У меня самого тоже есть предубеждения, которые не подтверждаются. Мне казалось, что в арабских странах квир-люди сейчас живут абсолютно закрытой жизнью. Но недавно я общался с мальчиком из Иордании — все его окружение гетеросексуальное, но знает, что он гей. [В Иордании также выходит ЛГБТК+ журнал My Kali. — хх. т.]

Сейчас я надеюсь, что большие [российские оппозиционные] организации услышат нас [квир-людей неславянских этничностей] и включат в свои повестки, но не будут общаться с привилегированной позиции экспертных экспертов, которые дают нам кусочек своего пространства.

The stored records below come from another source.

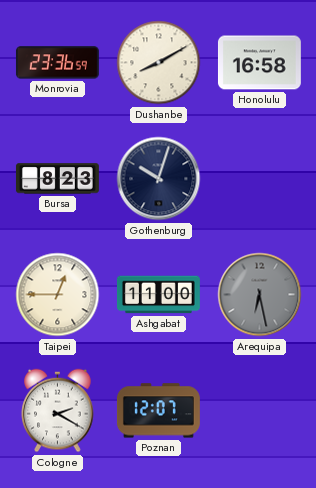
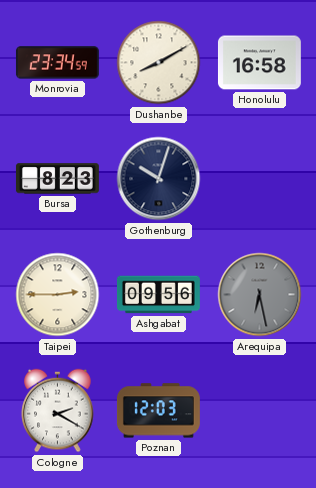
Monrovia: 23:36 -> 23:34
Taipei: 12:45 -> 2:45
Ashgabat: 11:00 -> 09:56
Poznan: 12:07 -> 12:03
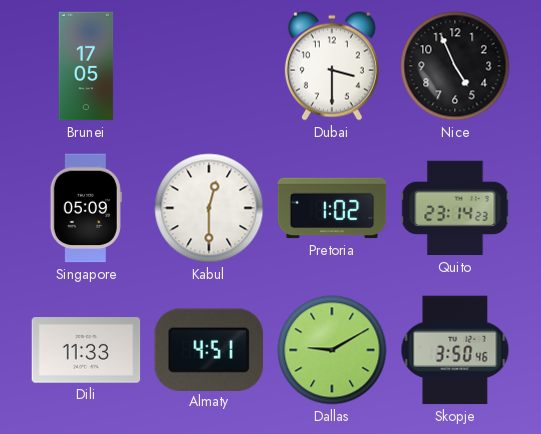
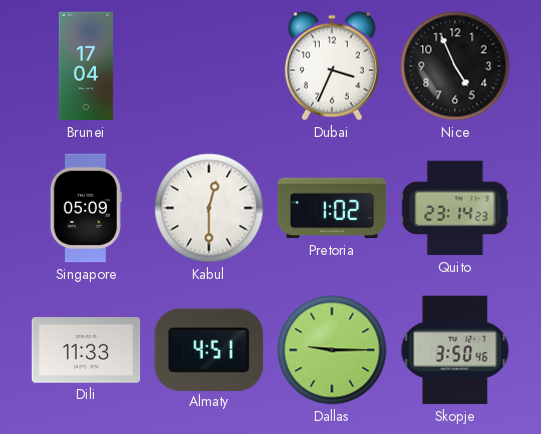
Brunei: 17:05 -> 17:04
Dubai: 3:30 -> 3:34
Dallas: 9:10 -> 9:15
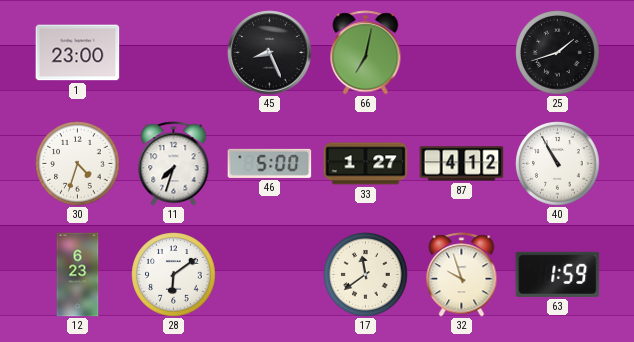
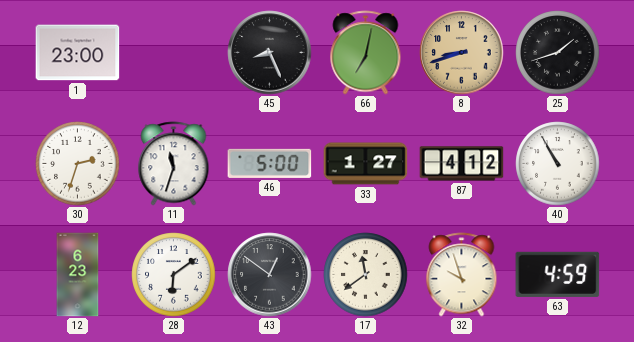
8: none -> 8:42
30: 4:33 -> 2:33
11: 7:33 -> 11:33
43: none -> 12:51
63: 1:59 -> 4:59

Мы хотим отношения на равных, мы сами эксперты

При этом проблема [этнической дискриминации и шовинизма] есть не только в России. Например, финны иногда меня спрашивают [из-за финской фамилии]: «А почему вы не живете в Финляндии?». Ну потому что вы [ваша страна] не даете мне гражданство. Другой пример: мои знакомые арабы болезненно воспринимают войну в Украине, потому что у широкой общественности не было того же уровня эмпатии к тем страданиям, которые переживали и переживают они. Мы [в частности арабы] остаемся людьми второго сорта, военные конфликты в наших странах — [якобы] следствие нецивилизованности и поэтому норма.

Хотя, когда я проходил границу с Грузией, таможенники растопили мое сердце. Всех мужчин с российским паспортом отвели на допрос, узнавали об отношении к войне. Я сказал: «Ну какое у меня может быть отношение, если моя семья страдает от войны в Палестине?». Они искренне сочувствовали мне и опыту моей семьи, мне было так важно это услышать. Но в целом это какофония чувств: у меня российский паспорт, часть моей семьи в эпицентре боевых действий, другая часть бежала от войны [в Палестине]. Злость, обида, презрение, презрение к себе, страх. В последний год я не читаю новости о войне — чтобы не сходить с ума, а продолжать помогать людям.